|1 cup cool water*||8.2 (8 3/16) ounces cool water*||232 grams cool water*|
|2 ¾ cups high gluten flour**||16 ounces high gluten flour**||453 grams high gluten flour**|
|1 tsp. salt||1 tsp. salt||1 tsp. salt|
|1 tsp. sugar||1 tsp. sugar||1 tsp. sugar|
|1 tsp. yeast||1 tsp. yeast||1 tsp. yeast|
|1 Tbsp. olive oil||1 Tbsp. olive oil||1 Tbsp. olive oil|
|1 Tbsp. of beaten egg||1 Tbsp. of beaten egg||1 Tbsp. of beaten egg|
|1 tsp. olive oil||1 tsp. olive oil||1 tsp. olive oil|
(Tbsp = tablespoon | tsp = teaspoon)
* In the high heat of summer or with high humidity, water should be chilled, perhaps even with crushed ice.
**Our favorite flour for this purpose is All Trumps, but King Arthur Sir Lancelot or King Arthur Bread Flours are great substitutes.
- Pour water in a mixing bowl. Add salt and sugar and 1 Tbsp. of olive oil. Add egg and yeast and mix thoroughly.
- Add flour and mix 5 minutes.
- Add remaining oil. Mix another 5 minutes.
- Coat a work surface with a light coat of olive oil. Set the dough on the work surface and make two crossing relief cuts on the top. Let sit for 10 minutes before making dough balls. For a pizza that’s easier to manage on the peal, make dough balls about the size of a baseball.
- COLD RISE METHOD – Dough balls should be placed in a container that is slightly coated with olive oil and covered. The dough balls should also be very lightly rubbed with olive oil. They should only contact the container on the bottom, not the sides. Store them 24-36 hours in the refrigerator. Remove from refrigerator 2-3 hours before cooking, keep covered, and warm to room temperature to roll out.
- WARM RISE METHOD – Lightly rub dough ball with olive oil and place in a container covered by a damp cloth for 2-3 hours before rolling out.
An excellent video for learning how to make dough balls using this recipe is here (start at 5:45): http://www.youtube.com/watch?v=Ju3MEV-dQ0A or for dough balls only http://www.youtube.com/watch?v=ZxFf70__8ls.
For the best pizza, you will also want to get some certified San Marzano tomatoes for your sauce. The best place to go for instructions—better than a book—is Youtube. You can find crust recipes, sauce, etc.
- Preheat oven to 550 with the pizza stones in the oven. After the oven reaches temperature, continue preheating an additional 30-45 minutes. This step is extremely important if you want good pizza. Failing to preheat may cause your dough to stick to your Dough-Joe® pizza stone because the pizza stones are porous and the dough will permeate them.

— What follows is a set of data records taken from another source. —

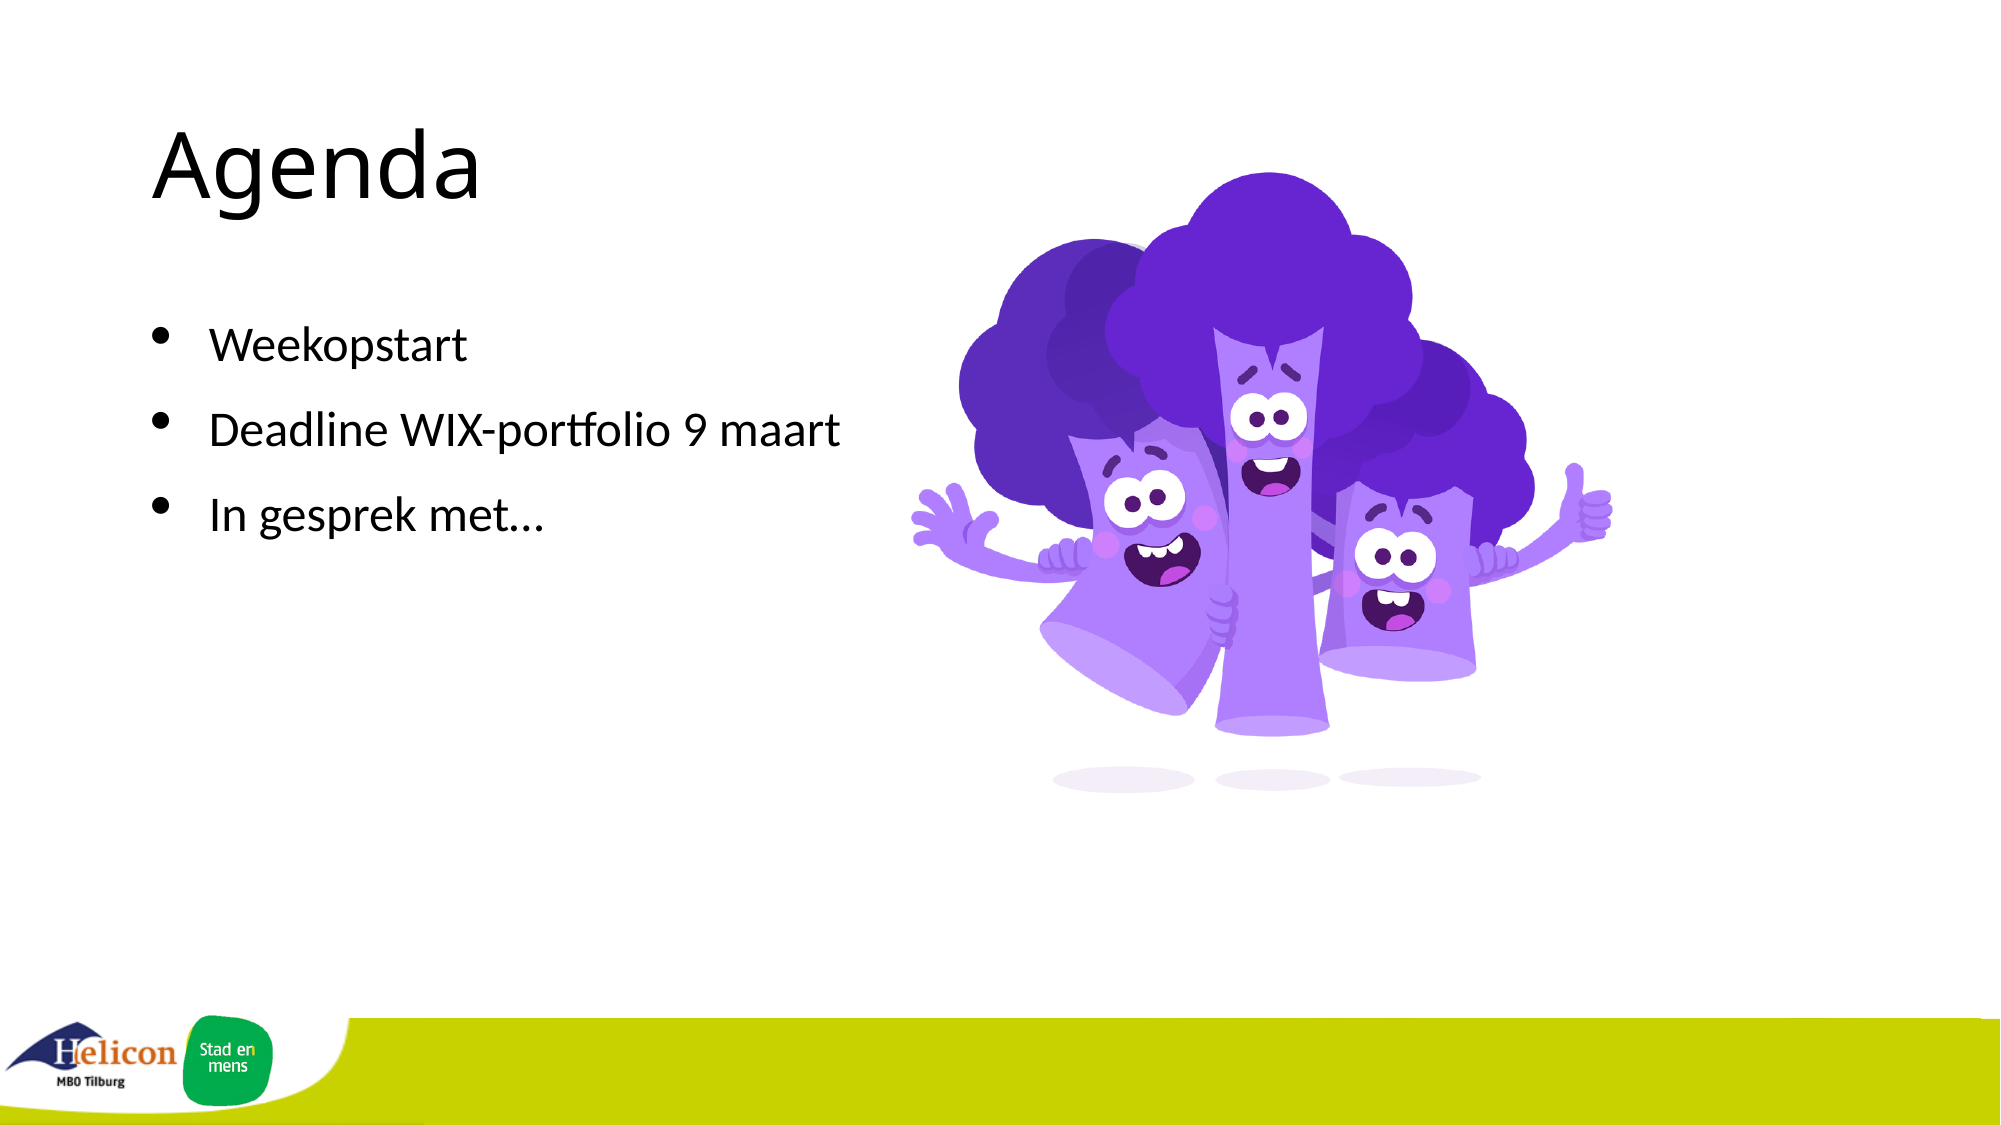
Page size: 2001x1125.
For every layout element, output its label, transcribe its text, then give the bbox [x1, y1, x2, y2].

picture [0, 1014, 424, 1125]
title Agenda [137, 59, 1863, 278]
picture [899, 111, 1629, 841]
list Weekopstart Deadline WIX-portfolio 9 maart In gesprek met… [137, 299, 1863, 1014]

- Dip the dough in cornmeal or semolina flour or a combination of the two. Stretch and slap the pizza dough into a round disk. Here is an excellent video showing this technique: http://www.youtube.com/watch?v=2pb5Fi9t2Ds
- Lightly flour the peel with cornmeal or semolina and slide the pizza dough onto the peel. Build your pizza by adding ingredients, jiggling the peel frequently to make sure the pizza is not stuck. See “Cheating” at bottom.

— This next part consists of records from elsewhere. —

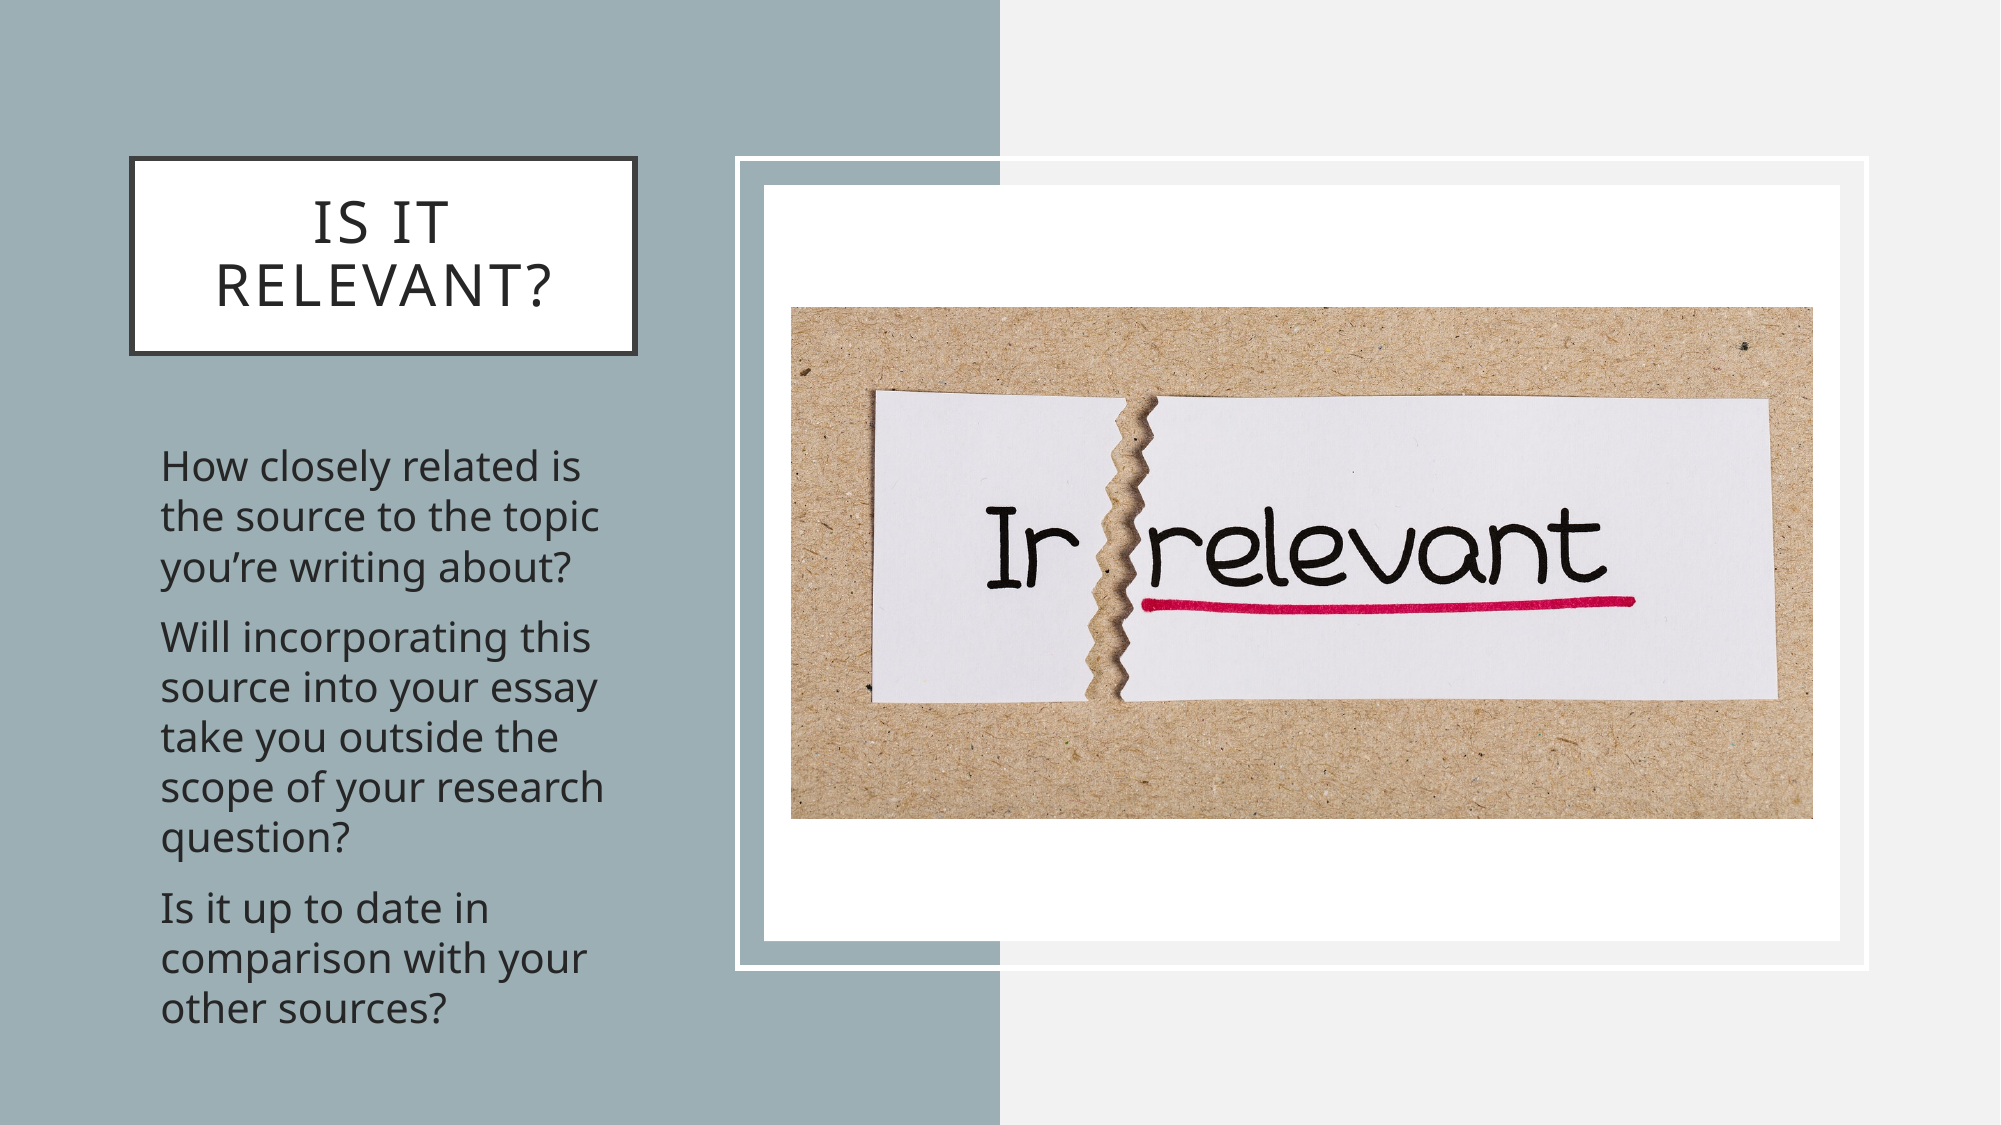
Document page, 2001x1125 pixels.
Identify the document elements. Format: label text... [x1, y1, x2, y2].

list How closely related is the source to the topic you’re writing about? Will incorporating this source into your essay take you outside the scope of your research question? Is it up to date in comparison with your other sources? [131, 432, 635, 1030]
text_box [763, 184, 1841, 942]
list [791, 307, 1813, 819]
text_box [736, 157, 1868, 969]
title IS IT RELEVANT? [129, 156, 638, 356]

Lightly jiggle the peel just before going to the oven to make certain no pizza is sticking anywhere on the surface or your peel or it may be difficult to slide the pizza onto the pizza stone properly. To slide the pizza off, place the peel just above the back of the pizza stones at an angle and shake slightly to get the pizza to make contact with the back of the stones and then allow it to slide onto the baking stones. This takes practice to get the proper angle and speed but you will get good at it after a while. You may pull the oven rack out of the oven to make it easier. After cooking, removing from the oven is easy because you will then have a hard crust.

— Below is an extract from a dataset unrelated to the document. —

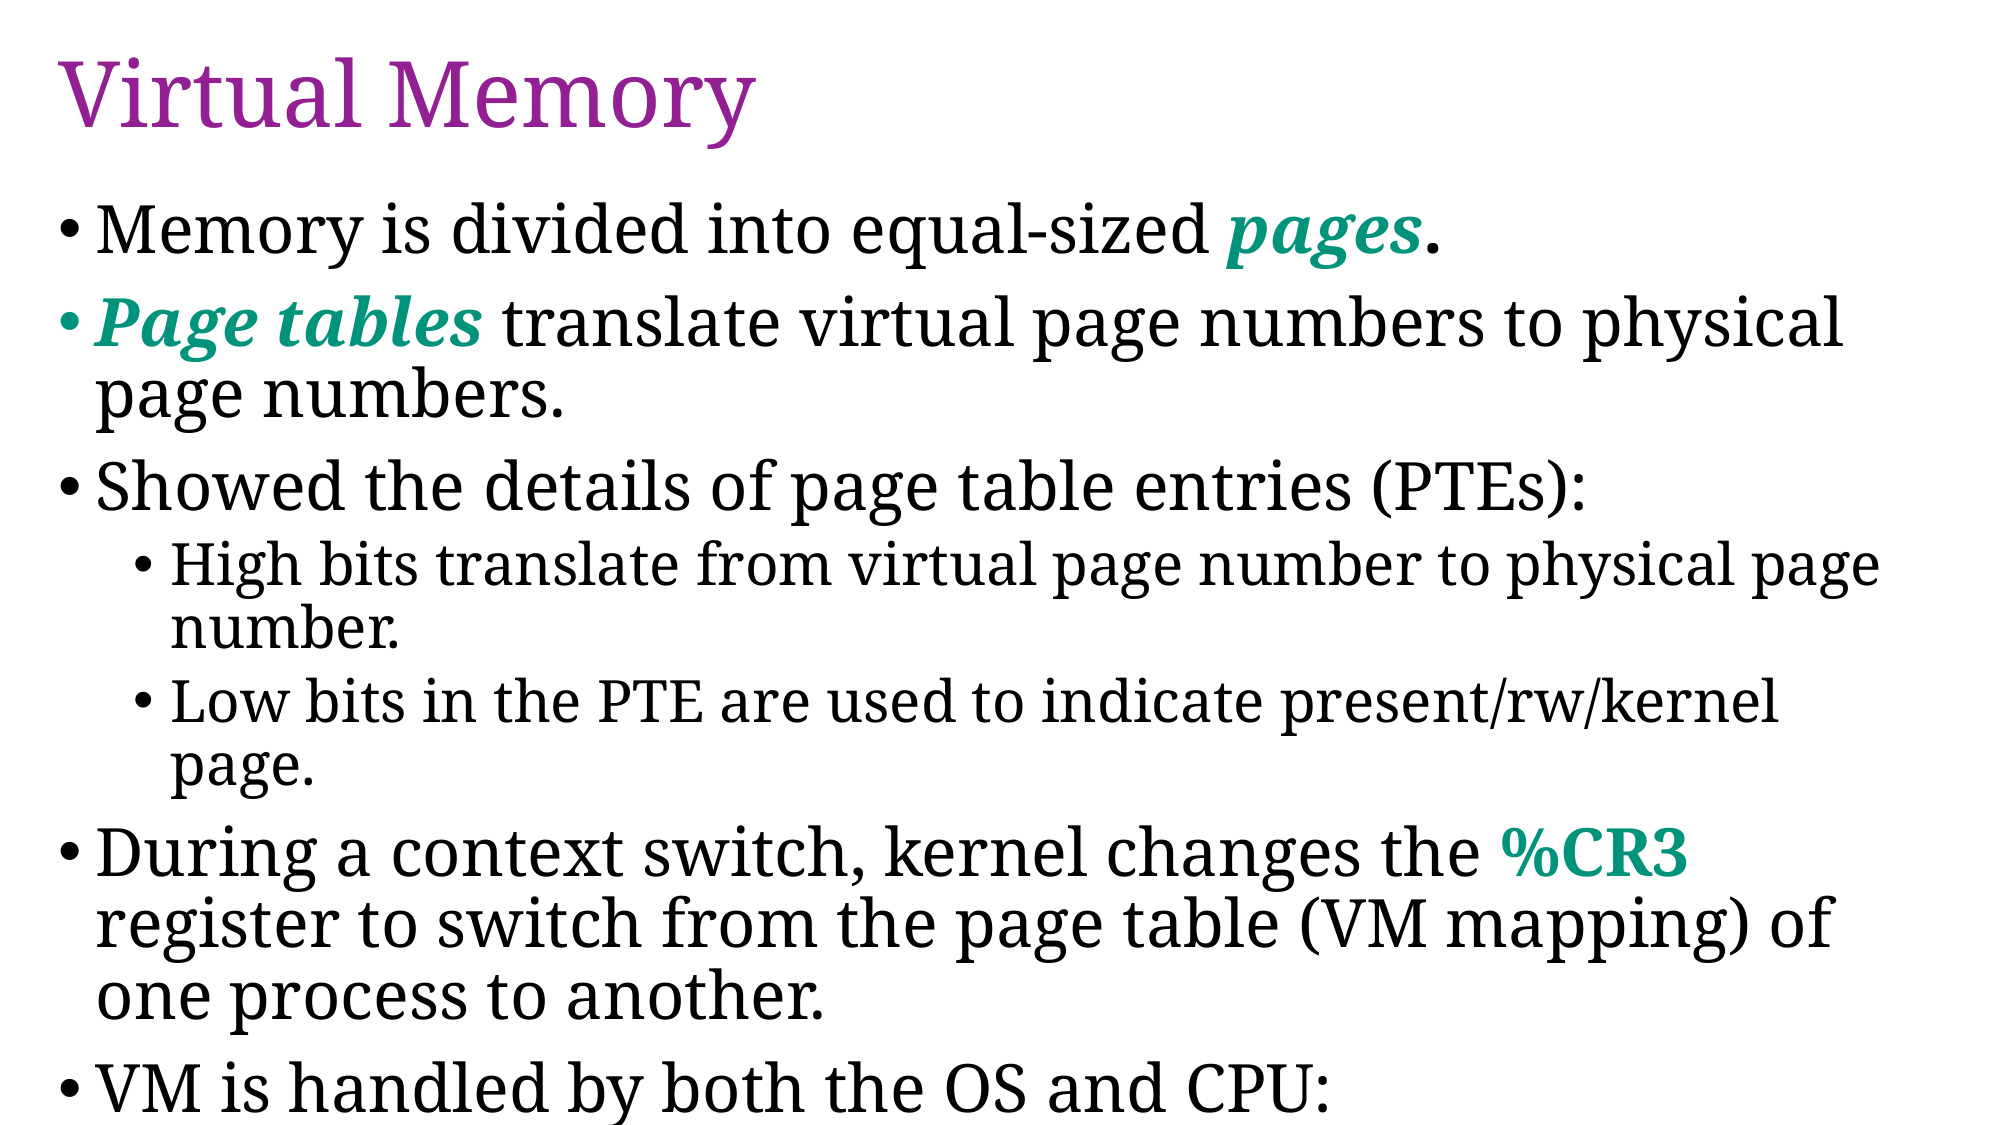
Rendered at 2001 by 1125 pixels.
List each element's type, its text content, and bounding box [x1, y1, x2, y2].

title Virtual Memory [43, 25, 1953, 171]
list Memory is divided into equal-sized pages. Page tables translate virtual page numbers to physical page numbers. Showed the details of page table entries (PTEs): High bits translate from virtual page number to physical page number. Low bits in the PTE are used to indicate present/rw/kernel page. During a context switch, kernel changes the %CR3 register to switch from the page table (VM mapping) of one process to another. VM is handled by both the OS and CPU: OS sets up the page tables and handles exceptions (page faults). CPU automatically translates every memory access in the program from virtual addresses to physical addresses by checking (walking) the page table. [43, 188, 1953, 1106]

Cheating: If you just aren’t any good at sliding a fully loaded pizza off of a peel and onto pizza stones, you may precook your crust to give it added stiffness and maneuverability. Place it on the peel and slide onto the pizza stones with no ingredients. Be VERY CAREFUL doing this because when dough is the only thing on extremely hot baking stones in an oven heated to 550 degrees, the dough will burn quickly. You should need no more than a minute or two to properly stiffen the dough. Also, remember that if you preheat the dough, the dough may look fully cooked before the ingredients are fully cooked. This too takes practice so learn as you go.